Don Locke remembers the life-changing moment. It was 1971 and he was four years old, living in his home province of Newfoundland. During an informal game of soccer, the ball was accidentally kicked under the fence of a nearby electrical substation.
Don was an intrepid young man and crawled under the fence to retrieve it, innocent of the dangers surrounding him on all sides. One step took him too close to a bare transformer, which yanked him toward it and charged his body with 8,900 volts of electricity. He was thrown against the fence he’d just overcome, feeling as though he had died.
“I remember it like it happened yesterday,” said Don, now 49 and living in Middle Sackville.

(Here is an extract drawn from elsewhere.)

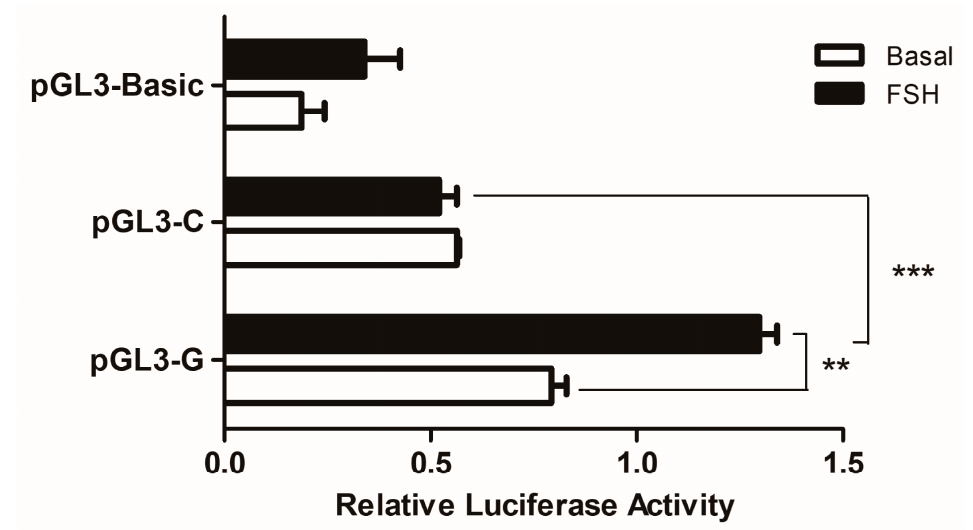
Figure 3. Effects of the SNP on chicken WNT4 gene transcriptional activity in GCs. It used the dual-luciferase report assay to verify the effects of the SNP (g. − 3015) on different genotypes. Each bar represents the means ± SEM. *** indicates p ≤ 0.001. ** indicates p < 0.01.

He was rushed to hospital where physicians induced a month-long coma, interrupted only once by his parents two weeks in. They were tasked with telling him his left hand and foot would have to be amputated. Don, being left-handed, asked who would be responsible for filling in his colouring books after the surgery, demonstrating his priorities and his courage as only four-year-olds can.
Don suffered from hemophilia, preventing his blood from clotting and making a bad situation worse. Removing his hand and foot wasn’t enough to stabilize his wounded limbs, so progressively more was removed until his arm extended just below the elbow, and his leg just below the knee. After a year and a half, Don was fitted for prosthetic limbs, taking his first steps in a very long time. Then, as his mother tells it, he began to run.
“I don’t consider myself an amputee because I don’t really miss my limbs,” said Don. “I have to wear a leg in order to walk but it’s a part of me now.”
It was Don’s mother who first encouraged him to work with prosthetics and his fellow amputees, but for a long time he refused for lack of interest. That began to change in the early 1980s when he joined the Paralympics, an athletic organization which allowed him to train and compete in javelin, shot-put, the 100 metre freestyle and the 50 metre breast stroke, alongside people with disabilities of their own. He originally became involved for the opportunity to get fit, but was soon inspired by the courage and resilience he saw all around him. After a decade of competing, Don finally embraced his mother’s advice.
In 1998 he became a registered prosthetics technician, joining the staff of the QEII’s Nova Scotia Rehabilitation and Arthritis Centre the following year. He’s gone from using prosthetics to building them, customizing them for the thousands of lifestyles and body types under the centre’s care.
His days are spent in a workshop of sorts, using his right arm and what remains of his left to give people back their lives. But his contributions to the centre go beyond the crafting of prosthetics. He also works directly with amputees; people who have recently lost limbs to injury, disease or birth defects. Don is able to offer them something many of his colleagues simply can’t — personal experience.
“To some people, losing a limb is very traumatic,” said Don. “Being an amputee isn’t something you figure out overnight. If you’ve had your arms and legs your whole life then all of a sudden you’re missing one, you think life is over. I’m here to show them that, not only is life not over, it can get better. You can be whatever you want to be. This is just a change, not an end.”
Don is one of many offering amputees hope. Together, the teams at the QEII’s Rehabilitation Centre ensure anyone who’s lost a limb can get back on their feet, whether those feet are flesh and blood or carbon fibre.
“If I didn’t have the exposure to patients, I don’t think I’d be doing this,” said Don. “I just enjoy helping people so much. It means everything in the world to me.”